It's that time of year: The Best American Series 2005 are out.
"The Best American Nonrequired Reading" is the lesser-known selection in the series, which also includes "The Best American Short Stories," "The Best American Travel Writing" and "The Best American Essays."
Since it's conception in 2002, "The Best American Nonrequired Reading" has been compiled by Dave Eggers, author of the best-selling memoir "A Heartbreaking Work of Staggering Genius" and founder of McSweeny's, an independent publishing house that publishes books, a quarterly literary journal and a website, and a group of 12 high school students who are a part of 826 Valencia, a writing center for students in the San Francisco Bay Area. This year's guest introducer and writer of the introduction is Grammy Award-winning artist Beck, who wrote, "When I came upon this series a few years back, it immediately made sense to me. It was what I was always doing: reading things here and there in airports, in waiting rooms ... there are always those bits from some articles - a weird fact, an anecdote, an image even - you pick up somewhere that become lodged in your brain, just as deeply as anything would from a great novel or film. Sometimes those things crop up outside of the great canon of literature and only breathe into our awareness for a minute."

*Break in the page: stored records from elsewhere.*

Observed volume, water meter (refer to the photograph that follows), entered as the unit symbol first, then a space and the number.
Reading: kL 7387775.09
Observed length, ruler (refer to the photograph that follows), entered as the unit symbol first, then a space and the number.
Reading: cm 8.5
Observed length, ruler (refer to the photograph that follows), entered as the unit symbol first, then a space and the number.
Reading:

The students, along with Eggers, spend each year poring over hundreds of essays, articles and short stories from lesser-known publications like Monkeybicycle to mainstream outlets like The New Yorker, and compile the year's best nonrequired reading, or what USA Today calls "anything that defies categorization."

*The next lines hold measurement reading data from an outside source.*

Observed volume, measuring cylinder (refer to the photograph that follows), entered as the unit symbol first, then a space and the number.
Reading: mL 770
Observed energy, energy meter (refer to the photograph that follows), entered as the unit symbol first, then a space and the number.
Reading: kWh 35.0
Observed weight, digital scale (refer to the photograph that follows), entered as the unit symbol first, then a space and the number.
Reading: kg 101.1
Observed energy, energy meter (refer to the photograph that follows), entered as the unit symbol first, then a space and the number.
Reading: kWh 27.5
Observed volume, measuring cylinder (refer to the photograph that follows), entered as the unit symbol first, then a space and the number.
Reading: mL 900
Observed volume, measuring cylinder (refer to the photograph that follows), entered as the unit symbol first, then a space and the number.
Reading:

From Monkeybicylce, an alternative literary magazine, Ryan Boudinot writes "Free Burgers for Life," a short story about a man whose life is falling apart while he buys alcohol for his high school "friends" and tries to get back with his girlfriend, a grocery store clerk who won't talk to him. Boudinot writes with such honesty of the pain of loneliness and loss people feel when they're holding on to something seemingly insignificant just to make their lives seem meaningful.
Pulitzer Prize-winning author Jhumpa Lahiri wrote a short story for The New Yorker that was selected for the compilation, as did Al Franken, whose story originally appeared in Mother Jones.
The pieces are contemporary and unexpected, with stories touching topics from painfully fractured families and relationships to the war in Iraq. Most stories are unforgettable, and readers will want to read each tale to the finish in this exciting collection of today's best literature.